# Texte à lire
Chère famille éprouvée,

Nous compatissons à votre peine partagée suite à la soudaine disparition de votre être bien aimé le Dr Charles MANIRAKIZA, qui est aussi notre ami.

Nous nous inclinons devant toi, Charles, avec un profond respect et nous te souhaitons un bon voyage vers le Tout puissant qui t’accueilleras et te gardera près de lui.

Tu seras un grand conseiller de justice, de droiture, d’amitié et de fidélité à l’Eternel que Bossuet décrivait en ces termes : « Celui qui règne dans les cieux, et de  qui relèvent tous les empires, à qui seul appartiennent la gloire, la majesté et l’indépendance, qui est aussi le seul de  se glorifier de faire la loi des rois, et de leur donner, quand il lui plaît, de grandes et de terribles leçons ».

Cher Carlos,

J’emploi le « nous », car je m’exprime au nom de ceux qui t’ont connu et fréquenté à l’Ecole Royale des Cadets, notamment Isidore NKUNZUMWAMI et Jean-Pierre NAHIMANA, ici présents. Vous étiez notre aîné et nous partagions presque tout :mêmes terrains de sports, même réfectoire, les dortoirs dans le même bâtiment, les cours dans les mêmes salles de classes, même si les niveaux étaient différents, et, enfin, les mêmes exercices d’initiation à la discipline et à l’art militaire. Des moments pareils laissent des traces et ne s’oublient pas facilement.

# Données fournies
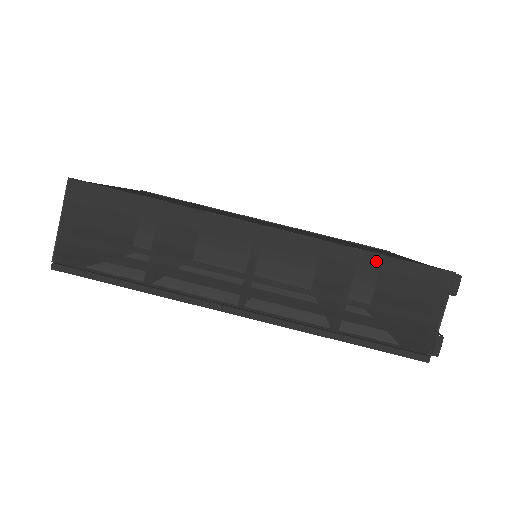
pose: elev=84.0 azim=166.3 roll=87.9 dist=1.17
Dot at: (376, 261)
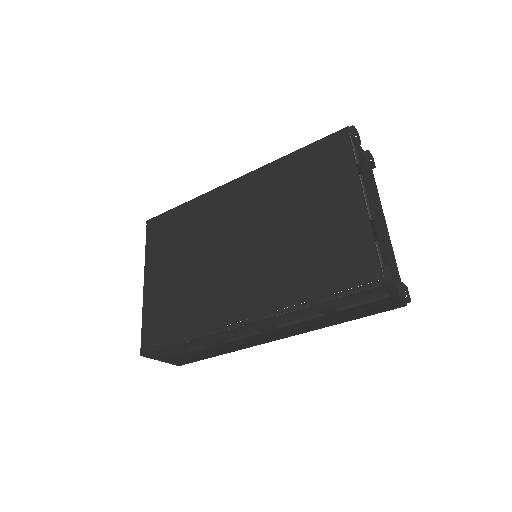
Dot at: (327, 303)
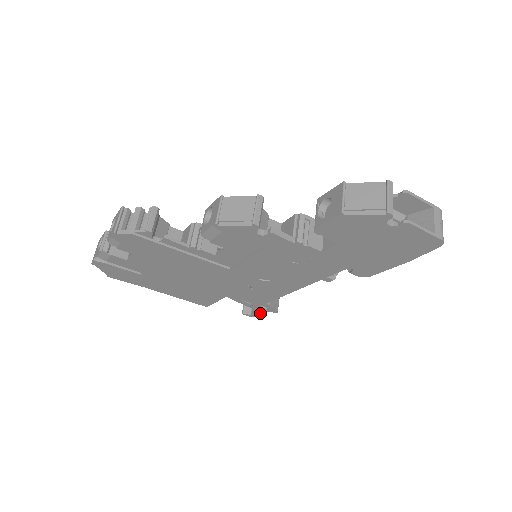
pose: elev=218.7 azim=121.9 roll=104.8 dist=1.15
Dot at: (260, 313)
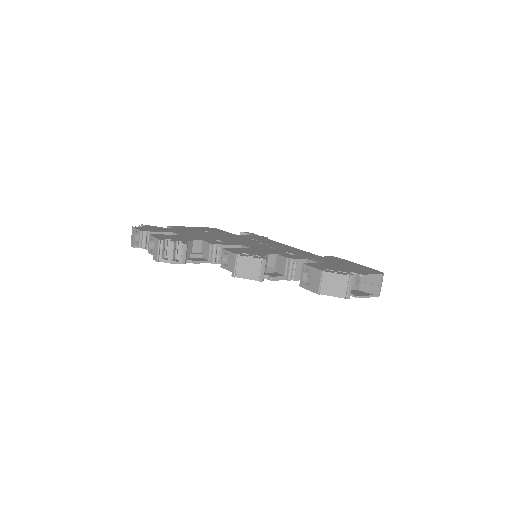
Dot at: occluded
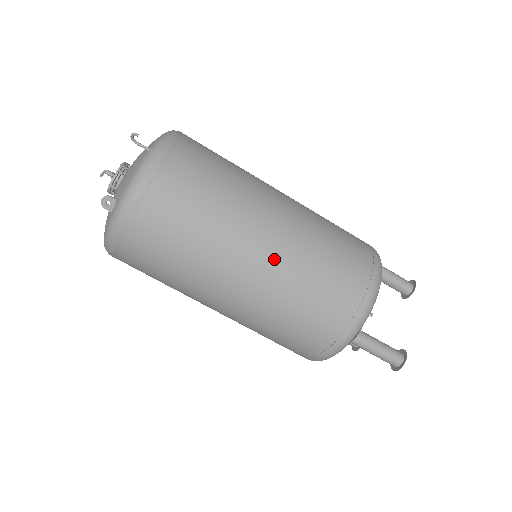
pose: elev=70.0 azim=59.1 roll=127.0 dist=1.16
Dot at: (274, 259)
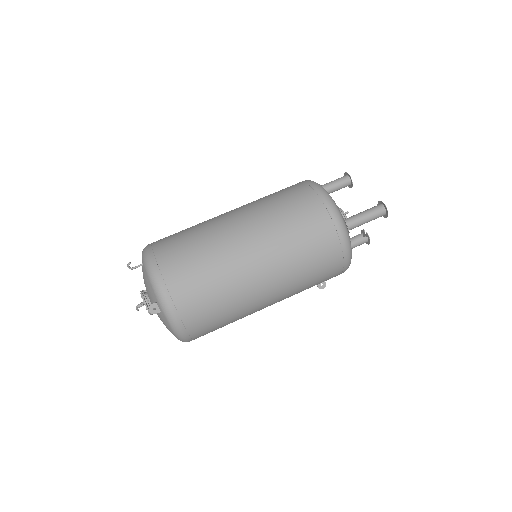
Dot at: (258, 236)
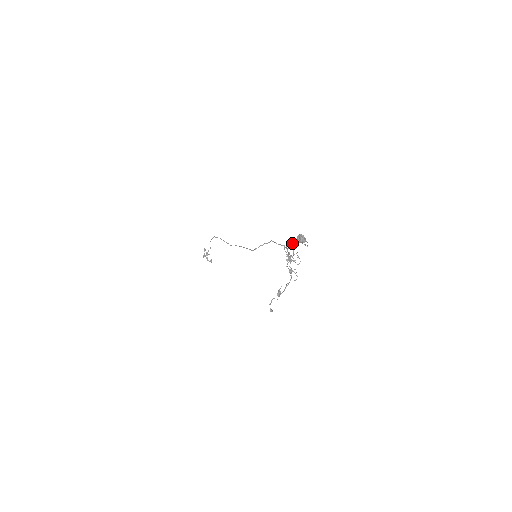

# Consigne
Recopiez intégralement l'hommage au Dr Charles MANIRAKIZA ci-dessus, sans en changer un seul mot ni un signe.

# Réponse rédigée
Chère famille éprouvée,

Nous compatissons à votre peine partagée suite à la soudaine disparition de votre être bien aimé le Dr Charles MANIRAKIZA, qui est aussi notre ami.

Nous nous inclinons devant toi, Charles, avec un profond respect et nous te souhaitons un bon voyage vers le Tout puissant qui t’accueilleras et te gardera près de lui.

Tu seras un grand conseiller de justice, de droiture, d’amitié et de fidélité à l’Eternel que Bossuet décrivait en ces termes : « Celui qui règne dans les cieux, et de  qui relèvent tous les empires, à qui seul appartiennent la gloire, la majesté et l’indépendance, qui est aussi le seul de  se glorifier de faire la loi des rois, et de leur donner, quand il lui plaît, de grandes et de terribles leçons ».

Cher Carlos,

J’emploi le « nous », car je m’exprime au nom de ceux qui t’ont connu et fréquenté à l’Ecole Royale des Cadets, notamment Isidore NKUNZUMWAMI et Jean-Pierre NAHIMANA, ici présents. Vous étiez notre aîné et nous partagions presque tout :mêmes terrains de sports, même réfectoire, les dortoirs dans le même bâtiment, les cours dans les mêmes salles de classes, même si les niveaux étaient différents, et, enfin, les mêmes exercices d’initiation à la discipline et à l’art militaire. Des moments pareils laissent des traces et ne s’oublient pas facilement.